Content starts

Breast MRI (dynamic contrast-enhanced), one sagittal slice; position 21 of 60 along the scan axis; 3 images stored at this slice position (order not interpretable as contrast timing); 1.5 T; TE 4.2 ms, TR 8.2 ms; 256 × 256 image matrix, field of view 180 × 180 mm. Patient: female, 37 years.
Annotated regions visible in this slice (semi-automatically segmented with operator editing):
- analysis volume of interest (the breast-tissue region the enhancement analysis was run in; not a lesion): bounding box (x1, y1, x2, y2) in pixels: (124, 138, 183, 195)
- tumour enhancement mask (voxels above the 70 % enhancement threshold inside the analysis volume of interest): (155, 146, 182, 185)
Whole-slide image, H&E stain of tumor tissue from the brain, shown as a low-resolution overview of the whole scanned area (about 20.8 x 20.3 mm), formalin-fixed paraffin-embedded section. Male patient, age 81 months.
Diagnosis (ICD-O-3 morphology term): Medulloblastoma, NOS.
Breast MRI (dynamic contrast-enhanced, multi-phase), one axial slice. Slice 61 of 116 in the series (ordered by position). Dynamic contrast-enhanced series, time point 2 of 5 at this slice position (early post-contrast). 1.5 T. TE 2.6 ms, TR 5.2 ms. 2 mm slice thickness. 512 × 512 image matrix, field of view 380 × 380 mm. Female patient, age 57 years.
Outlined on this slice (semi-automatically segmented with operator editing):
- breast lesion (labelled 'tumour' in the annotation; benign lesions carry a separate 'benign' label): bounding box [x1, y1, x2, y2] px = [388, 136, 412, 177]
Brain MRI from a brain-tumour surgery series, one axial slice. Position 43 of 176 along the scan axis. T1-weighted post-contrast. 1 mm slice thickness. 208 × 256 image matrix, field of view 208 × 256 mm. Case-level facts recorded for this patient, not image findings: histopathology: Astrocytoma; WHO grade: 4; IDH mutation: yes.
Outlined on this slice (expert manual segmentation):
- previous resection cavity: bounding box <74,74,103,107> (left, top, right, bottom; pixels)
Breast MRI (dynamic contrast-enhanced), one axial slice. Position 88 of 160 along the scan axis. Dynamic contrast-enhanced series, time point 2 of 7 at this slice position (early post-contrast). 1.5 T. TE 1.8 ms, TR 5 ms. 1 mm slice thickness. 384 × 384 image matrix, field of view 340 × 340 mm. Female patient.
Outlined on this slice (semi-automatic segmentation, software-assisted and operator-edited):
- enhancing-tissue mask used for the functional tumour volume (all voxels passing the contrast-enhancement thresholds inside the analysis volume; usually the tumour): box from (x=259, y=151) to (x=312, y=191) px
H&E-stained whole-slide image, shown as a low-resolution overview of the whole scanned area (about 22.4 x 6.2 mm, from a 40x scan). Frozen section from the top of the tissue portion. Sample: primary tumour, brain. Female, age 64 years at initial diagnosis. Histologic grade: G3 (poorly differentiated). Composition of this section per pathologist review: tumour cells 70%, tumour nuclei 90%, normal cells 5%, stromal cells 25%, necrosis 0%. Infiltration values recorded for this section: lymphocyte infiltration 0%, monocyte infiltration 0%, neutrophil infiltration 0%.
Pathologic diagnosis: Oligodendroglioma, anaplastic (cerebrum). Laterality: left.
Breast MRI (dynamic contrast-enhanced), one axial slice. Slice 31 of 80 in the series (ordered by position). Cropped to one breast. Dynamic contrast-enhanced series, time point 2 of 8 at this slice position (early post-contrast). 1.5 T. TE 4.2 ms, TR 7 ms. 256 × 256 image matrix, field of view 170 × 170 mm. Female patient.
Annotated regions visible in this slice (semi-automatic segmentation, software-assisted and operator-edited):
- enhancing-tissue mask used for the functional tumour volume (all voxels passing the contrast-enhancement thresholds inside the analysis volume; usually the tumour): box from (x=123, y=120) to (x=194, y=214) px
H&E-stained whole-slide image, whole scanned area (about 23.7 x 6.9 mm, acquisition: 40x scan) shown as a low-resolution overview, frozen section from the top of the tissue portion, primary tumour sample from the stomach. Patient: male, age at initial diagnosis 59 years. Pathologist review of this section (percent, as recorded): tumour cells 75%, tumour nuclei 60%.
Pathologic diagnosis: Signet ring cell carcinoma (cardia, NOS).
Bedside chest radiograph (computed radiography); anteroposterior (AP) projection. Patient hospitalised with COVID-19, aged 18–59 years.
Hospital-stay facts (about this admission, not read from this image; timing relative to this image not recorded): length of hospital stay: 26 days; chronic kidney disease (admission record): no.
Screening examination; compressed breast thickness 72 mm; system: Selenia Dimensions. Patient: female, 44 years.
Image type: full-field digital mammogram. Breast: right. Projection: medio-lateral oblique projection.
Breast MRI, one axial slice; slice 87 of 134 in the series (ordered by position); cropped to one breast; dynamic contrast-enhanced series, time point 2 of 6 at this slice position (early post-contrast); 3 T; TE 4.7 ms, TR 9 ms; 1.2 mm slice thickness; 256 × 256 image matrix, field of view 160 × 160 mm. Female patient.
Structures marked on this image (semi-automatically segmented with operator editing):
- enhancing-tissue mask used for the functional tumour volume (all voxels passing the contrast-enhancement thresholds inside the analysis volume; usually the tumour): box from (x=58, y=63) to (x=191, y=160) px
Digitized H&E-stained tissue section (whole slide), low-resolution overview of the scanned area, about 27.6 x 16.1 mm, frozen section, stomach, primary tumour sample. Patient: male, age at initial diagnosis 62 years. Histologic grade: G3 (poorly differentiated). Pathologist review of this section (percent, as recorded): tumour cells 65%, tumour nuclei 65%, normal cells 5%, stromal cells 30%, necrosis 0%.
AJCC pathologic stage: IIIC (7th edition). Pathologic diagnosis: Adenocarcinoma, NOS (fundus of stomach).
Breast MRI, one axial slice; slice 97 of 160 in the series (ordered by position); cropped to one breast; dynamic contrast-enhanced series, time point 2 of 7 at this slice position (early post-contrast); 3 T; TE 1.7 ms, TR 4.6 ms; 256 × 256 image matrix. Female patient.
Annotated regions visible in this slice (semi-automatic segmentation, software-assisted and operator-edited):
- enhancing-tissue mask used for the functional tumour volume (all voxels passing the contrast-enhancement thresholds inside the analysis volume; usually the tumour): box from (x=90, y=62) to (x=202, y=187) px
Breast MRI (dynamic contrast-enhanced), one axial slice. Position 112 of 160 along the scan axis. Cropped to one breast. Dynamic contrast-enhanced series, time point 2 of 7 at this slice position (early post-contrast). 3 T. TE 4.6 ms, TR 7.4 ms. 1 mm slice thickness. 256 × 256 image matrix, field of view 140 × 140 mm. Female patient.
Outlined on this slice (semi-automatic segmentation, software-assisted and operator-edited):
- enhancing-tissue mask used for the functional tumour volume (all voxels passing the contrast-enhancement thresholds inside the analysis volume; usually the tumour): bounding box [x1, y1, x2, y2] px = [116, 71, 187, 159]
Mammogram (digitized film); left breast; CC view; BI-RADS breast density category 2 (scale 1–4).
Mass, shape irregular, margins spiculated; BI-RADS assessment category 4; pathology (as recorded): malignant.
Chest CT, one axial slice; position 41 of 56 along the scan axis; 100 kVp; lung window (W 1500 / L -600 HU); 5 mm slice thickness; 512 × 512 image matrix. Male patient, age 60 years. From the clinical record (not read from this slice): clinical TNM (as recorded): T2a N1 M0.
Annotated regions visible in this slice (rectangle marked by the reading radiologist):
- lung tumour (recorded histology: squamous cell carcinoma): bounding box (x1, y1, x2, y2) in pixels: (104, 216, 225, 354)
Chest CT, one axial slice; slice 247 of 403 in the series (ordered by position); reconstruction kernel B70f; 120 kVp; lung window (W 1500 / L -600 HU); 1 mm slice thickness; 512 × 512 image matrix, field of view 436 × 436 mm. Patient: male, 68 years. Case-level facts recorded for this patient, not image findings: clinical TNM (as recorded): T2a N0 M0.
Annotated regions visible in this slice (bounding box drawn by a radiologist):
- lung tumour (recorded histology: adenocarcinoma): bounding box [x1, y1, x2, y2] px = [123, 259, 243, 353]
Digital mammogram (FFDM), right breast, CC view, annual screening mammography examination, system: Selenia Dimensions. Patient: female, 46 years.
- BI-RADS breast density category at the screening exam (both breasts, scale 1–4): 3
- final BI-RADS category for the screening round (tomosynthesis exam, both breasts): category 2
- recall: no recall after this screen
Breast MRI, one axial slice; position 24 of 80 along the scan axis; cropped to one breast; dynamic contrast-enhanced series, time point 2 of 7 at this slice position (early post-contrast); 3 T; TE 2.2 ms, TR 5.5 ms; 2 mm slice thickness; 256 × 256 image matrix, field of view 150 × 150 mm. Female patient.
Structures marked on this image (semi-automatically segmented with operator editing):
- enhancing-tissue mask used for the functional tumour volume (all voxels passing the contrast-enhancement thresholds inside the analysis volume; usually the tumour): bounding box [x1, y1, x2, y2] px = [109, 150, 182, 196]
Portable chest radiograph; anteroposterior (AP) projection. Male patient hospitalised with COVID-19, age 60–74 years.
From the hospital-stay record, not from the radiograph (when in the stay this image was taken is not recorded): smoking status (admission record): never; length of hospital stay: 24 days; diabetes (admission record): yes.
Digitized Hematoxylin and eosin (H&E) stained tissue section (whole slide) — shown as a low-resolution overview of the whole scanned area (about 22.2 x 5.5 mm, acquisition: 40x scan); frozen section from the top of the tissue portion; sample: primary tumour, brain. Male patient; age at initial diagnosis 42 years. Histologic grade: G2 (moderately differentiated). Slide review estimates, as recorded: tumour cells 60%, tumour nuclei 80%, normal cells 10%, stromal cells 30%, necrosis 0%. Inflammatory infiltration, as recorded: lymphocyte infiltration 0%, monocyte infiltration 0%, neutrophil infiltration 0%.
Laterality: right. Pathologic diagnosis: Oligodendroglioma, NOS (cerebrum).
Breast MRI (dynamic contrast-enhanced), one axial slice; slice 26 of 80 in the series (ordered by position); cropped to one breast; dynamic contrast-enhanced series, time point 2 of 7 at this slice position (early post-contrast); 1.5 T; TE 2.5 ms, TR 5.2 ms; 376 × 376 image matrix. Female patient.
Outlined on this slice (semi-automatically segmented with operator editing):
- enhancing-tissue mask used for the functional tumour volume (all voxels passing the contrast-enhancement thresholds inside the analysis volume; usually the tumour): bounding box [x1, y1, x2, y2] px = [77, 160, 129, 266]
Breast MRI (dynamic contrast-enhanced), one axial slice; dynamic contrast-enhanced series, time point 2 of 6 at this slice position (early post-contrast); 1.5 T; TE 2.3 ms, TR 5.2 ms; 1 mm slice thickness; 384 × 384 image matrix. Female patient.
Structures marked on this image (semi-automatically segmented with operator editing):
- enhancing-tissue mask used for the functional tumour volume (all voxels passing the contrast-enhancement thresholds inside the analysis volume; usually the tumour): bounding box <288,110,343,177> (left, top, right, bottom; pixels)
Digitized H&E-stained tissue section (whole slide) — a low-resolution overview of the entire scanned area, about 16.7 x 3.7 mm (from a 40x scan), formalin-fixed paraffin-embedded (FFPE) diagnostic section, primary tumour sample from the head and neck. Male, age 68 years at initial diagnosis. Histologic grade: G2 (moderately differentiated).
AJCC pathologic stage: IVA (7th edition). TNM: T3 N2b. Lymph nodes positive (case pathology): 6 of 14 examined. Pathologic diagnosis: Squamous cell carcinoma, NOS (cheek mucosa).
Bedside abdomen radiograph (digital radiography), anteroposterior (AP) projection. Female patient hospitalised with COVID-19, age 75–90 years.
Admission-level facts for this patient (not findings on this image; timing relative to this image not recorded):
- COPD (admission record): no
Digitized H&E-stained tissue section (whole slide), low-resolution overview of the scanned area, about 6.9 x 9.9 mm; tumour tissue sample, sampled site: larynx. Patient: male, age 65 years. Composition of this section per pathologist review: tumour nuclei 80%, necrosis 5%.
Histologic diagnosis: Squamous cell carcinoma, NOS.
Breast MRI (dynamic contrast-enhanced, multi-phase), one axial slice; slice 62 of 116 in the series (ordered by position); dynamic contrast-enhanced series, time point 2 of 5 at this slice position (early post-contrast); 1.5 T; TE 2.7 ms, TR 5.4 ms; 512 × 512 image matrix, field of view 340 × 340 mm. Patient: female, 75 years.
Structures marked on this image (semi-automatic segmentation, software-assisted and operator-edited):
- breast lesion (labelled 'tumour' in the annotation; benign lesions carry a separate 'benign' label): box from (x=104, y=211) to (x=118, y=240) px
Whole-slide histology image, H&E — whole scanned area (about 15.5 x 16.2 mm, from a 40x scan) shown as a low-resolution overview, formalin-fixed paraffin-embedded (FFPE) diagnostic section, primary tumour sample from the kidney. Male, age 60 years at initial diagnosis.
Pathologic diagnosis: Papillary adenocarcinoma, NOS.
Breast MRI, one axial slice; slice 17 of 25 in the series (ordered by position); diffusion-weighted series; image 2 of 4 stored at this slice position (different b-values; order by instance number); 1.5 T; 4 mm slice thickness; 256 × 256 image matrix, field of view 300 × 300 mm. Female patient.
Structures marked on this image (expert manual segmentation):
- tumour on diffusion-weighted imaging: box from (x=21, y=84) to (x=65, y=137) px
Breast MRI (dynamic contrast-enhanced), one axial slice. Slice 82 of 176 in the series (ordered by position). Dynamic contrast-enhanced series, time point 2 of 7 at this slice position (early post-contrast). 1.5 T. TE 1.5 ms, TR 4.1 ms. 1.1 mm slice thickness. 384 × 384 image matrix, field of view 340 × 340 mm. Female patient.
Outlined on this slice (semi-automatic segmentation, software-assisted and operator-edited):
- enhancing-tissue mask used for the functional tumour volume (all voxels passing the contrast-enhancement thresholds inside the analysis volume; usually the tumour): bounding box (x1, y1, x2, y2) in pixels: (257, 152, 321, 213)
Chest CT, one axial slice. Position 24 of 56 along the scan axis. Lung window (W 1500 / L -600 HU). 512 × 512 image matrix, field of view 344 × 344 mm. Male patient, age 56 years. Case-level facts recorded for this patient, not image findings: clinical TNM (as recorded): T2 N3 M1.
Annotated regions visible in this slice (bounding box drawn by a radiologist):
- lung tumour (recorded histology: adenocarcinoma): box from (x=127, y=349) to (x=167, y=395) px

Content ends

* **Exercise description**:
Each line from the material above that mentions the word "FFPE" needs to be copied.

* **Output of the task**:
Digitized H&E-stained tissue section (whole slide) — a low-resolution overview of the entire scanned area, about 16.7 x 3.7 mm (from a 40x scan), formalin-fixed paraffin-embedded (FFPE) diagnostic section, primary tumour sample from the head and neck. Male, age 68 years at initial diagnosis. Histologic grade: G2 (moderately differentiated).
Whole-slide histology image, H&E — whole scanned area (about 15.5 x 16.2 mm, from a 40x scan) shown as a low-resolution overview, formalin-fixed paraffin-embedded (FFPE) diagnostic section, primary tumour sample from the kidney. Male, age 60 years at initial diagnosis.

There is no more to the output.